*WHAT THE TASK REQUIRES:*
When a line below contains the string "afterEach", show that line.

*Document images with source code:*
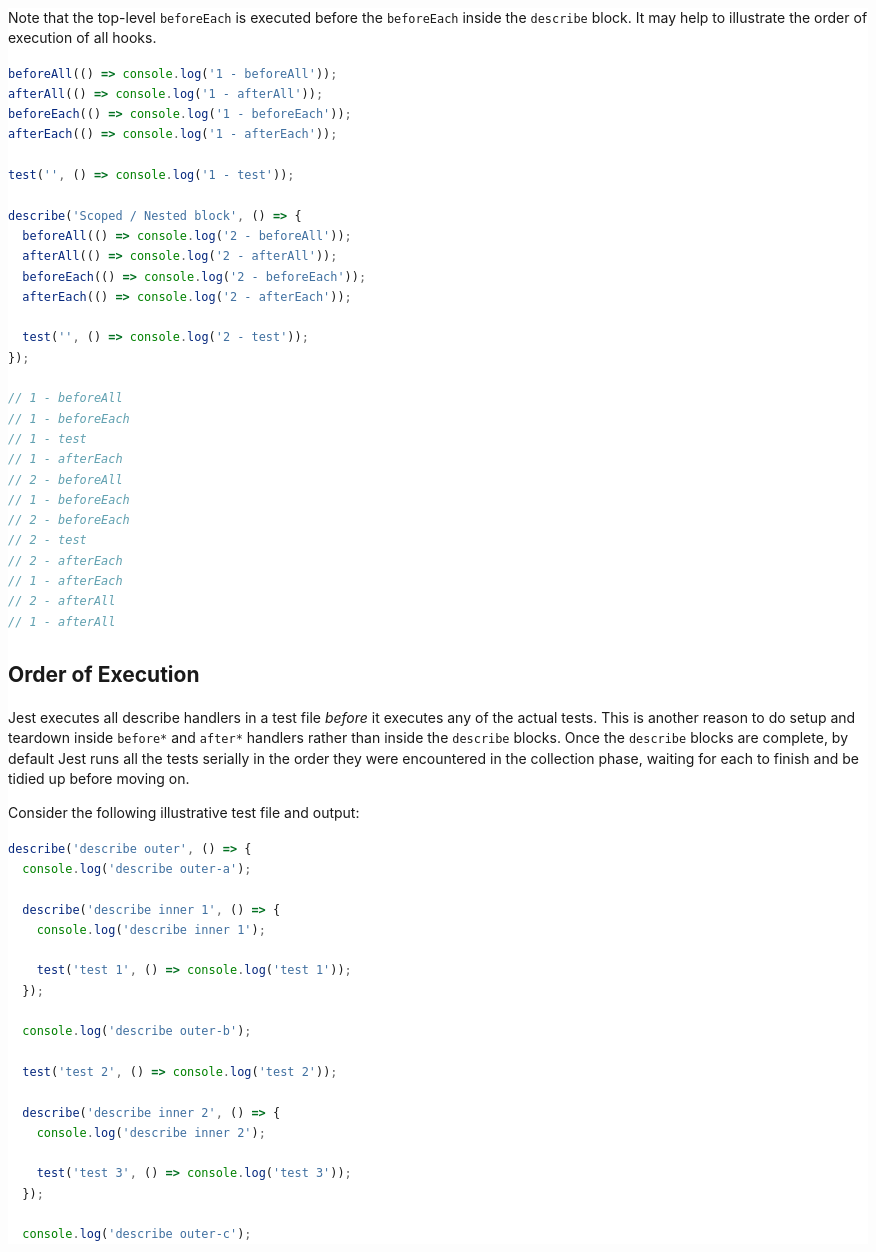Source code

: Note that the top-level `beforeEach` is executed before the `beforeEach` inside the `describe` block. It may help to illustrate the order of execution of all hooks.

```js
beforeAll(() => console.log('1 - beforeAll'));
afterAll(() => console.log('1 - afterAll'));
beforeEach(() => console.log('1 - beforeEach'));
afterEach(() => console.log('1 - afterEach'));

test('', () => console.log('1 - test'));

describe('Scoped / Nested block', () => {
  beforeAll(() => console.log('2 - beforeAll'));
  afterAll(() => console.log('2 - afterAll'));
  beforeEach(() => console.log('2 - beforeEach'));
  afterEach(() => console.log('2 - afterEach'));

  test('', () => console.log('2 - test'));
});

// 1 - beforeAll
// 1 - beforeEach
// 1 - test
// 1 - afterEach
// 2 - beforeAll
// 1 - beforeEach
// 2 - beforeEach
// 2 - test
// 2 - afterEach
// 1 - afterEach
// 2 - afterAll
// 1 - afterAll
```

## Order of Execution

Jest executes all describe handlers in a test file _before_ it executes any of the actual tests. This is another reason to do setup and teardown inside `before*` and `after*` handlers rather than inside the `describe` blocks. Once the `describe` blocks are complete, by default Jest runs all the tests serially in the order they were encountered in the collection phase, waiting for each to finish and be tidied up before moving on.

Consider the following illustrative test file and output:

```js
describe('describe outer', () => {
  console.log('describe outer-a');

  describe('describe inner 1', () => {
    console.log('describe inner 1');

    test('test 1', () => console.log('test 1'));
  });

  console.log('describe outer-b');

  test('test 2', () => console.log('test 2'));

  describe('describe inner 2', () => {
    console.log('describe inner 2');

    test('test 3', () => console.log('test 3'));
  });

  console.log('describe outer-c');
```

*RESPONSE AREA:*
afterEach(() => console.log('1 - afterEach'));
  afterEach(() => console.log('2 - afterEach'));
// 1 - afterEach
// 2 - afterEach
// 1 - afterEach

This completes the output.